As of Monday, the company said it has reopened 77 of its properties in the U.S., where local lockdown restrictions have been eased. It said a dozen of its premium outlets have reopened.
CEO Simon said the company is “encouraged by the consumer response thus far.”
He added that department store chains including Dillard’s and Neiman Marcus, which filed for Chapter 11 bankruptcy protection last week, are eager to get shoppers back to stores.
“I do think for the retailers that are opening, they are gaining market share,” the CEO said. “I think others that aren’t ready are missing the opportunity.”
Still, just because Simon is reopening its malls does not mean retailers are yet jumping at the chance to turn their lights back on, nor does it mean consumers are racing to return.
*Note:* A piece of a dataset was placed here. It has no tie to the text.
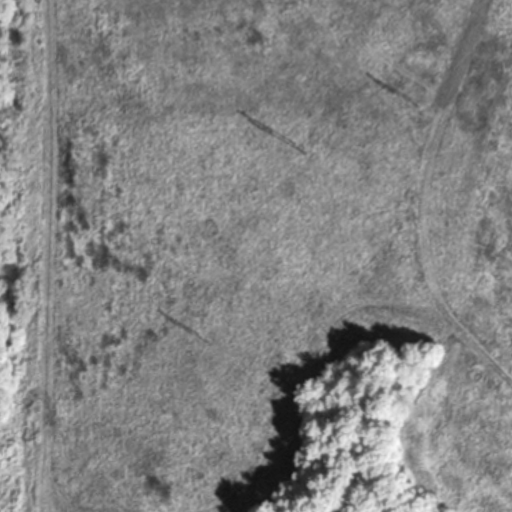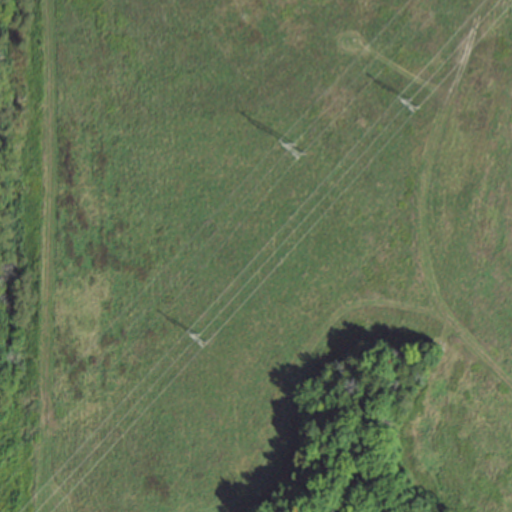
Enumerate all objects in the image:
power tower: (416, 106)
power tower: (301, 153)
power tower: (206, 342)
Some companies, such as Macy’s, Gap and Nordstrom, have laid out their plans to reopen for business in phases. Gap says it plans to have 800 locations open again by the end of the month. Macy’s on Monday reopened a second wave, of about 50 locations.
But retailers now have to bring back furloughed workers, sell through stale merchandise and stock fresh inventory. These are not easy tasks. Some stores will likely stay shut permanently. Nordstrom last week said it will shut 16 stores, for good.
Simon did not break out how much rent it collected from tenants during the first quarter.
Net income dropped to $437.6 million, or $1.43 per share, from $548.5 million, or $1.78 per share, a year ago.
Funds from operations — a key metric used by analysts to gauge the health of real estate investment trusts — fell to $980.6 million, or $2.78 per share, from $1.08 billion, or $3.04 per share, a year ago.
Simon said it has either suspended or eliminated more than $1 billion of expenses related to new development and redevelopment projects in an effort to manage costs during the crisis. It will reevaluate all suspended projects in the future, it said. It has also temporarily furloughed some workers and slashed executive pay.
As of March 31, the real estate owner had roughly $8.7 billion of liquidity, consisting of $4.1 billion of cash on hand and $4.6 billion of available capacity under its revolving credit facilities and term loan.
Simon has withdrawn its 2020 financial outlook.
Simon shares as of Monday’s market close are down about 63% this year. The company has a market cap of $16.8 billion.